Films like “The Terminator” and “The Matrix” go right for the throat by showing us exactly how machines will take over the earth. They involve weapons, a mass human slaughter and sometimes kung Fu. The lesson of course being that artificial intelligence will one day be our undoing.

While the message does get across, I have always preferred the innocuous take on the end of our civilization, as we know it. The slow and methodical take over by machines that we created is far more disturbing.

Films like Spike Jonez’s “Her” and Steven Spielberg’s “AI” go for the more realistic route and show us something that almost feels inevitable. Alex Garland’s “Ex Machina” fits in well with the latter mentioned films. It adds a new element to the mixture to make for a more heightened sense of realism and a haunting overview.

“Ex Machina” follows a young coder named Caleb (Domhnall Gleeson) who is selected by the strange and reclusive Nathan (Oscar Isaac), a CEO of a major billion-dollar tech company. Nathan reveals that Caleb was selected to be part of an experimental Turing test in order to prove true intelligence from machine.

Caleb has sessions with Ava (Alicia Vikander) and slowly the lines begin to blur as to who is actually testing whom.

Garland creates a paranoid and claustrophobic backdrop with the foreground being filled with well-written characters and dialogue. Garland obviously did his homework on artificial intelligence and coding which makes for a more immersive experience.

Isaac is pure gold in his role as the odd and laid back billionaire. His references to “Ghostbusters” and his use of the word “dude” make for an entirely new kind of character in a film like this. He also manages to perfectly land one of the best and oddest choreographed scenes of the year.

Vikander is hypnotic as Ava. All of her mannerisms and facial expressions are something that an audience can easily get caught up in. She manages to act both as man and machine. The combination goes in a new direction in terms of movies that fall in this genre. The way she plays it is vulnerable with something hidden underneath that we create out of the fear of our own inventions.
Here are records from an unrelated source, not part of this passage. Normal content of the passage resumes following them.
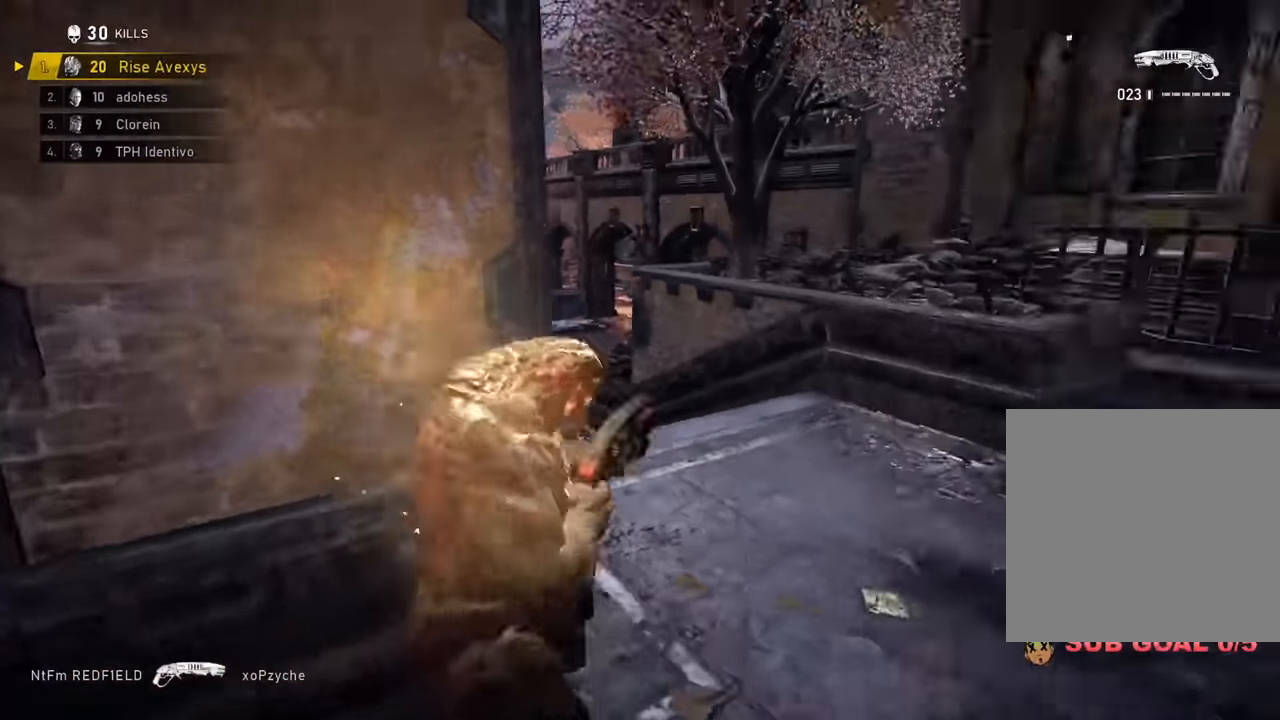
{"buttons": [], "left_stick": "up", "right_stick": "center", "events": [[67, "left_stick", "down-right"], [251, "left_stick", "up-right"], [334, "A", "down"], [367, "A", "up"], [384, "right_stick", "center"], [401, "left_stick", "up"]]}
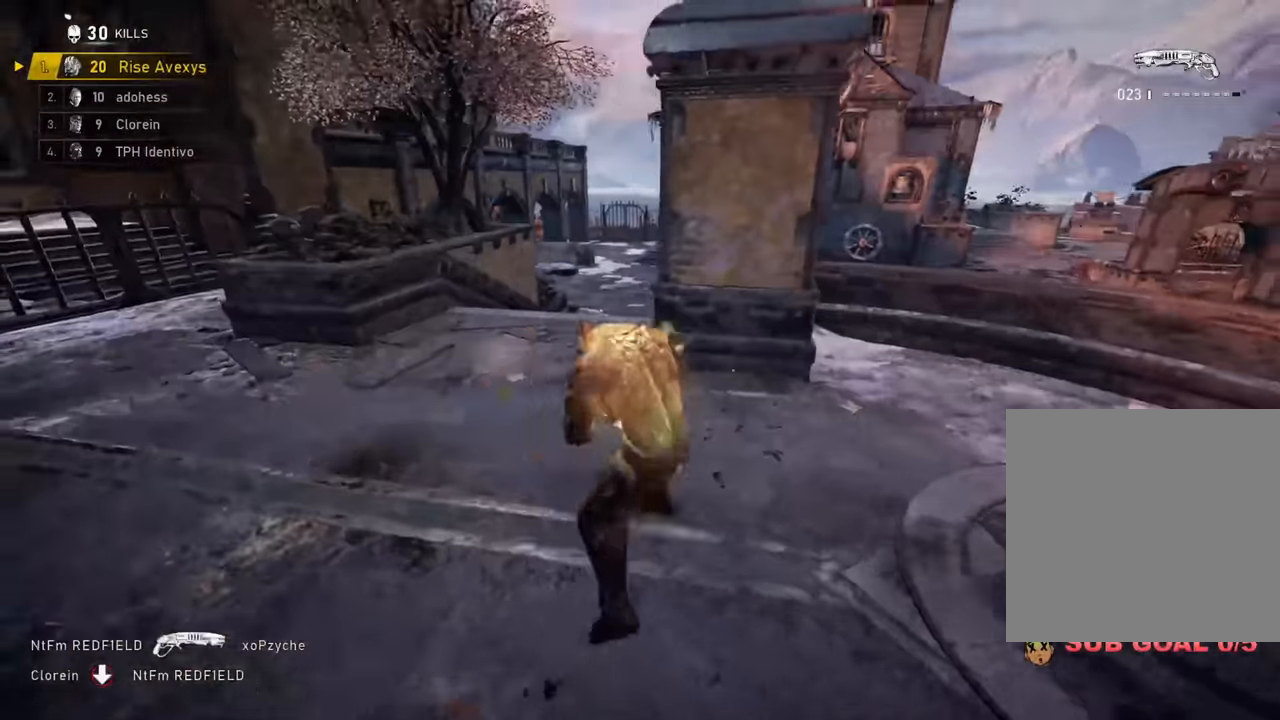
{"buttons": [], "left_stick": "down-right", "right_stick": "right", "events": [[33, "left_stick", "up-left"], [300, "left_stick", "center"], [350, "left_stick", "down"], [384, "right_stick", "right"], [450, "left_stick", "down-right"]]}
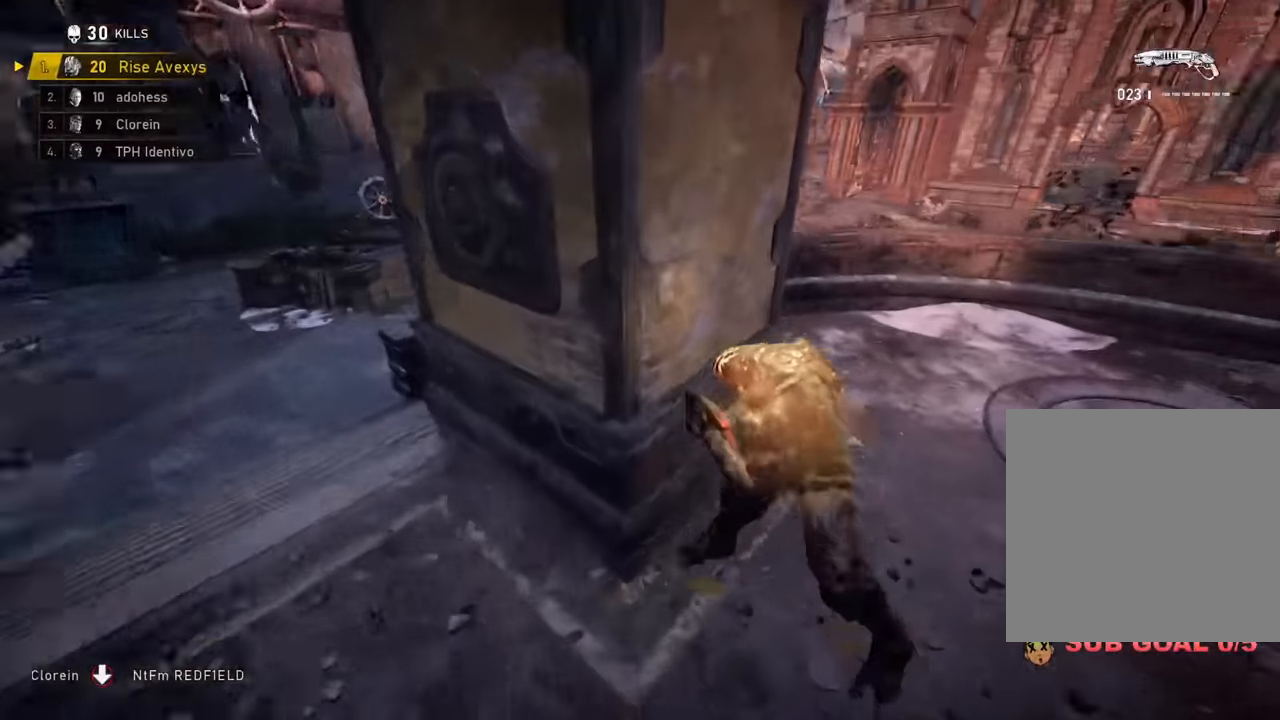
{"buttons": ["A"], "left_stick": "up", "right_stick": "center", "events": [[100, "left_stick", "up-right"], [150, "L1", "down"], [317, "L1", "up"], [317, "left_stick", "up"], [317, "right_stick", "center"], [484, "A", "down"]]}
What “Ex Machina” does perfectly is introduce sexuality as a means to become a weapon under the right light. Garland’s use of human sexuality is something that feels almost alien at times before you realize that; it is on the nose in terms of how the sexes interact in the real world.

Garland does the same thing that he did for clones in “Never Let Me Go” as he does for artificial intelligence in “Ex Machina,” he humanizes it, holds up mirrors to society and gives us something potentially dangerous on the horizon to think about.